Start of Block

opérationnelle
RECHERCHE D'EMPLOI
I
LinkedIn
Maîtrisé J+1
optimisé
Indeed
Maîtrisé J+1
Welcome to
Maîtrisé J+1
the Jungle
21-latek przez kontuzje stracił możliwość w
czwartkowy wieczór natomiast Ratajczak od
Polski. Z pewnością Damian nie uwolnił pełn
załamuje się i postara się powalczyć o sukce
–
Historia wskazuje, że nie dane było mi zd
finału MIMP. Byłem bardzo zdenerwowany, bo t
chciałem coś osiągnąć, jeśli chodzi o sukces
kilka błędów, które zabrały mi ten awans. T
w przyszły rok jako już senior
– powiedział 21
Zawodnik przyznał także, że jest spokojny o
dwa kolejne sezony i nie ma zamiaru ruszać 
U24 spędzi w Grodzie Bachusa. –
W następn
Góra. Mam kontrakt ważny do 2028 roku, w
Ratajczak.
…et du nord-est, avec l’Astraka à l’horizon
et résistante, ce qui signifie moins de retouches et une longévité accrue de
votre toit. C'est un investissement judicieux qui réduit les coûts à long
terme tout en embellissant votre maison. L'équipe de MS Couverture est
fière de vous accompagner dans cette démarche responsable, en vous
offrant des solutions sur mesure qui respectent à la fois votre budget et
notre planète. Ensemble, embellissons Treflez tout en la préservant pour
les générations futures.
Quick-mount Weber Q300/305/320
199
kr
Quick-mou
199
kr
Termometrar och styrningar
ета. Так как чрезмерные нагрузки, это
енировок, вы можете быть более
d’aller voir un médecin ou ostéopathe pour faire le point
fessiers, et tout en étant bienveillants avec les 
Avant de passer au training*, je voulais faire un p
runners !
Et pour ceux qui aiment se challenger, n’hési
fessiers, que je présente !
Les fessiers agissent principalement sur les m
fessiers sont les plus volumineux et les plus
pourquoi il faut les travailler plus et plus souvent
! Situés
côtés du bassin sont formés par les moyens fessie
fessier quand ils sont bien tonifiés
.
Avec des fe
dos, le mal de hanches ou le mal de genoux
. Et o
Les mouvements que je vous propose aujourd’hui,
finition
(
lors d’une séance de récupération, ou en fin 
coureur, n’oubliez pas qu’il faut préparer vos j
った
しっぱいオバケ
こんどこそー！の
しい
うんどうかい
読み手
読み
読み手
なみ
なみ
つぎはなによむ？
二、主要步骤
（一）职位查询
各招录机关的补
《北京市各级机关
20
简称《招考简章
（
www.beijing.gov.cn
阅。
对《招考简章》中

End of Block
Start of Block

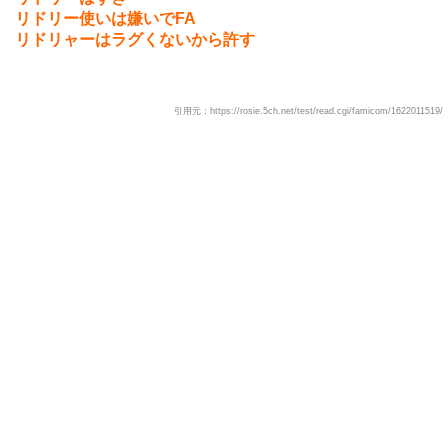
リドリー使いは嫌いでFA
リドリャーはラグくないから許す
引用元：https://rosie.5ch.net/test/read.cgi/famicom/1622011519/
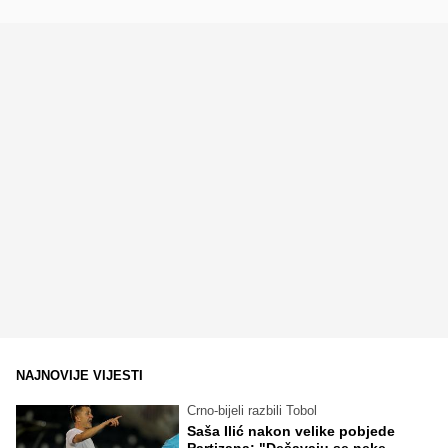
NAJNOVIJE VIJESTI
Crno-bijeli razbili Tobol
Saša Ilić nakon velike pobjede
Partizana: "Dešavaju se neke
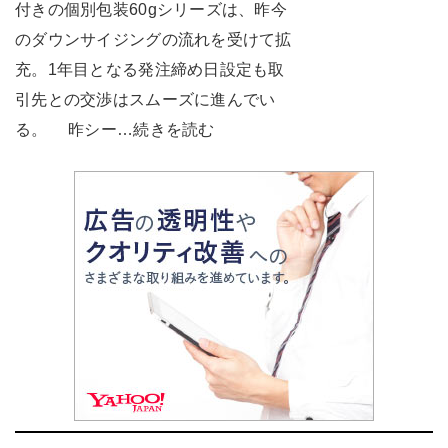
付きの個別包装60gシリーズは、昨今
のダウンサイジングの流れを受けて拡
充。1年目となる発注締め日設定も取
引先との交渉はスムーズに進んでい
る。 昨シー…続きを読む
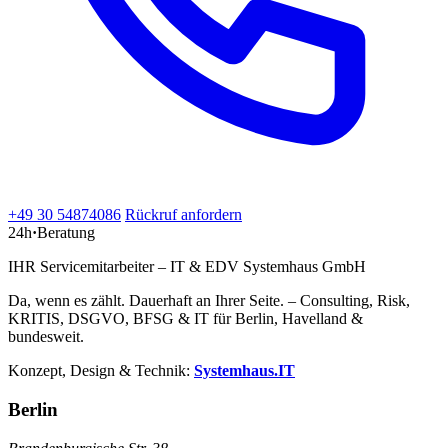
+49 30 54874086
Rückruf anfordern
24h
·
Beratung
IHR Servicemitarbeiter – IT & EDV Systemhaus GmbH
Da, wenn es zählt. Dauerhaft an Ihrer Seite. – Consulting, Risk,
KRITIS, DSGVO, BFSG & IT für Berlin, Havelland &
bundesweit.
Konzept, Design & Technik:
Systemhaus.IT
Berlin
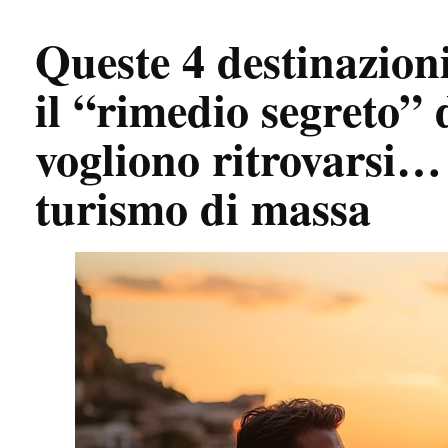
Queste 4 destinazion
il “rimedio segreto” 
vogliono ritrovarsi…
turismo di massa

End of Block

● **Assignment**: Which lines run from the one holding "finału MIMP. Byłem bardzo zdenerwowany, bo t" through the one holding "dwa kolejne sezony i nie ma zamiaru ruszać" in the records above? Repeat them exactly, both included, and nothing more.

● **Solution for this problem**:
finału MIMP. Byłem bardzo zdenerwowany, bo t
chciałem coś osiągnąć, jeśli chodzi o sukces
kilka błędów, które zabrały mi ten awans. T
w przyszły rok jako już senior
– powiedział 21
Zawodnik przyznał także, że jest spokojny o
dwa kolejne sezony i nie ma zamiaru ruszać 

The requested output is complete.